Cela fait du bien dans ce monde de dingue, de souffler le temps de quelques soirées, sous la couette et de lire le mot « fraternité ».
Ce qu’il y a d’épatant dans ce live c’est que « fraternité » rime avec lucidité.
Il n’y a pas la place pour les bons sentiments dans ce livre ; la « fraternité » ce n’est pas de l’eau de rose, même si elle naquit avec la chrétienté ! Debray l’explique bien : « La fraternité ce n’est pas aimez vous les uns les autres, mais combattez ensemble ! » !La fraternité est subversive, sympa non ? La fraternité révolutionnaire, cela m’amuse beaucoup. Un peu de poudre… de perlimpinpin dans un océan de bien-pensant, c’est ça la vraie fraternité !
Redevenons sérieux : on évoque souvent la liberté, l’égalité, mais rarement la fraternité. Debray nous rappelle que c’est Robespierre qui proposa en 1790 fraternité sur les frontons des drapeaux. La fraternité c’est aussi une sacralisation : » Là où il y a un nous, il y aune sacralité ; et là où le nous se disloque, le sacré s’estompe ». J’aime bien cette phrase qui est dans l’actualité. Le « je » se disloque sous nos yeux, regardez autour de vous. Egoïsme, égotisme, narcissisme, hyperbole de la grandeur, la magnificence du moi… regardez amis bloggeurs… tout ça fout le camp ! Les certitudes d’hier s’évaporent. L’heure est aux convictions à la solidarité active. Les temps du nous, du rassemblement, de la collectivité, du partage sont venus. Une certaine forme de fraternité à la fois pour s’aider, faire vivre son entreprise, la faire survivre même.

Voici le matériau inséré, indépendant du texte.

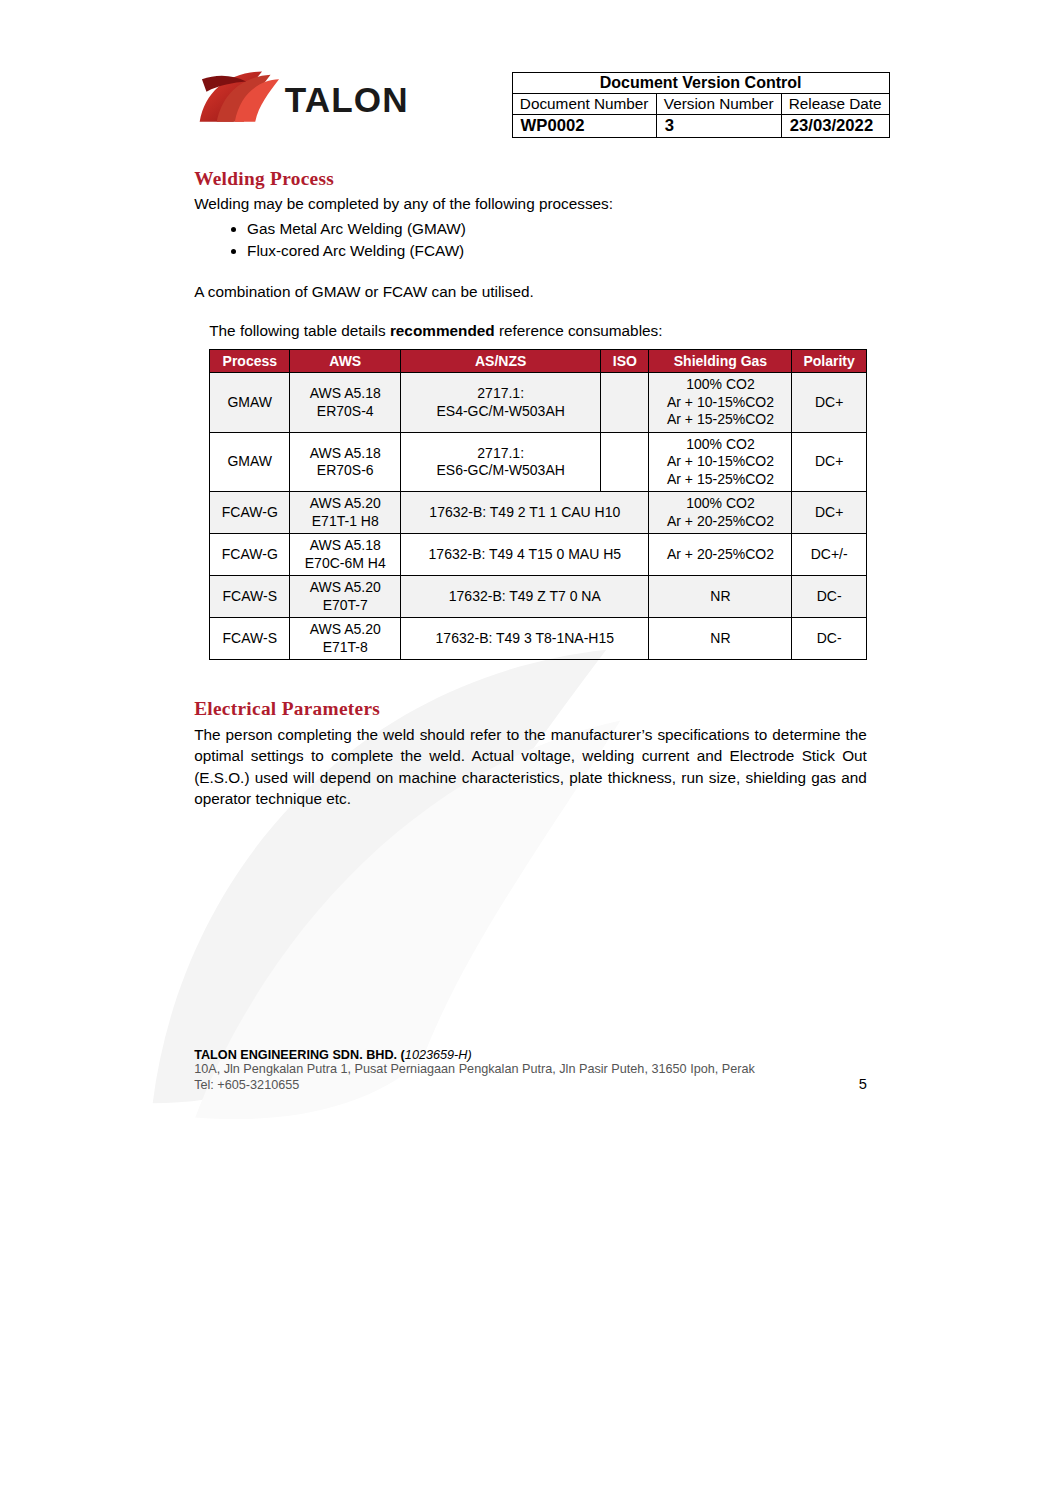TALON
| Document Version Control |
| Document Number | Version Number | Release Date |
| WP0002 | 3 | 23/03/2022 |
Welding Process
Welding may be completed by any of the following processes:
Gas Metal Arc Welding (GMAW)
Flux-cored Arc Welding (FCAW)
A combination of GMAW or FCAW can be utilised.
The following table details recommended reference consumables:
| Process | AWS | AS/NZS | ISO | Shielding Gas | Polarity |
| --- | --- | --- | --- | --- | --- |
| GMAW | AWS A5.18 ER70S-4 | 2717.1: ES4-GC/M-W503AH | | 100% CO2 Ar + 10-15%CO2 Ar + 15-25%CO2 | DC+ |
| GMAW | AWS A5.18 ER70S-6 | 2717.1: ES6-GC/M-W503AH | | 100% CO2 Ar + 10-15%CO2 Ar + 15-25%CO2 | DC+ |
| FCAW-G | AWS A5.20 E71T-1 H8 | 17632-B: T49 2 T1 1 CAU H10 | 100% CO2 Ar + 20-25%CO2 | DC+ |
| FCAW-G | AWS A5.18 E70C-6M H4 | 17632-B: T49 4 T15 0 MAU H5 | Ar + 20-25%CO2 | DC+/- |
| FCAW-S | AWS A5.20 E70T-7 | 17632-B: T49 Z T7 0 NA | NR | DC- |
| FCAW-S | AWS A5.20 E71T-8 | 17632-B: T49 3 T8-1NA-H15 | NR | DC- |
Electrical Parameters
The person completing the weld should refer to the manufacturer’s specifications to determine the optimal settings to complete the weld. Actual voltage, welding current and Electrode Stick Out (E.S.O.) used will depend on machine characteristics, plate thickness, run size, shielding gas and operator technique etc.
TALON ENGINEERING SDN. BHD. (1023659-H)
10A, Jln Pengkalan Putra 1, Pusat Perniagaan Pengkalan Putra, Jln Pasir Puteh, 31650 Ipoh, Perak
Tel: +605-3210655
5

Malheur à ceux qui vivent encore sur des schémas éculés… ils se préparent à des jours sinistres.
Les entreprises qui sacrifient leur personnel au profit de la rentabilité à court terme, seront dépourvues quand les beaux jours seront revenus. Des manageurs, tirent la sonnette d’alarme, qui s’en soucie ? Une de mes amies DRH m’expliquait récemment que sa fonction se réduisait (à son corps défendant) à compter les « sortants ». Drôle de métier quand même ! Sortir… peut-être mais au moins proprement. Des DRH essayent de sauver la casse, réfléchissent à cette réhabilitation du nous… pas facile… d’autant que des DRH voyous aux ordres, spécialistes des montages de dossiers, plus ou moins tordus, pour éjecter le personnel, de préférence féminin, c’est une aussi mode… comme toutes les modes souhaitons qu’elle passe… Un jour, je vous raconterai une histoire... patience...
Ne pensez pas que je m’éloigne du livre de Debray, l’auteur explique que la fraternité, ce n’est pas un passeport pour le bonheur ! L’économie individualiste ne peut pas tout, l’autre monde que l’on nous promet un jour accouchera dans la douleur… peut-être qu’il sera plus fraternel dans le sens sacré du terme ! Mais Debray nous met en garde, le monde, le nouveau monde dans lequel nous allons entrer sera « carnassier ». Il faut le savoir. Il faut le prévoir. Il faut s’y préparer. « Il y aura une heure de pleine fraternité, comme il y a une heure de plein midi (Victor Hugo) ». Debray nous invite juste à nous préparer à cette minute de fraternité…
Fraternité, c’est aussi une bonne transition avec le livre de Jean-Pierre Corniou (Le web 15 ans déjà… et après, Dunod, 200 pages). Quel lien entre fraternité et Internet. A première vue aucun… enfin… un besoin d’échanger, d’avoir le sentiment de participer à une nouvelle communauté, de se créer une nouvelle famille. L’auteur explique avec des mots simples (rare pour Enarque) l’évolution de la toile depuis quinze ans. En lisant tout cela, je me suis dis « 15 ans déjà ! ». J’avais l’impression à chaque page que c’était hier… et pourtant… on ne connait pas encore toutes conséquences de cet outil intrusif dans nos vies. C’est ce qui est passionnant dans ce bouquin, l’avenir est ouvert. Bien sûr JP Corniou nous met en garde contre des dérives. Mais il faut là encore s’y préparer. Que sera Internet demain, l’auteur donne des réponses (elles son dans le livre), mais ce qui est frappant c’est qu’Internet c’est un peu comme l’économie mondiale : tout le monde ressent la nécessité d’une nouvelle gouvernance, ou d’une gouvernance tout court. Ce sont les enjeux d’Internet demain, que restera-il dans 15 ans du livre de Corniou. En 2024 , le lecteur se dira : il nous parle d’un temps que les moins de vingt ans ne peuvent pas connaître. Et ma petit clémentine qui aura 22 ans me dira « dis donc c’est pas un peu ringard tes bouquins sur Internet ? ».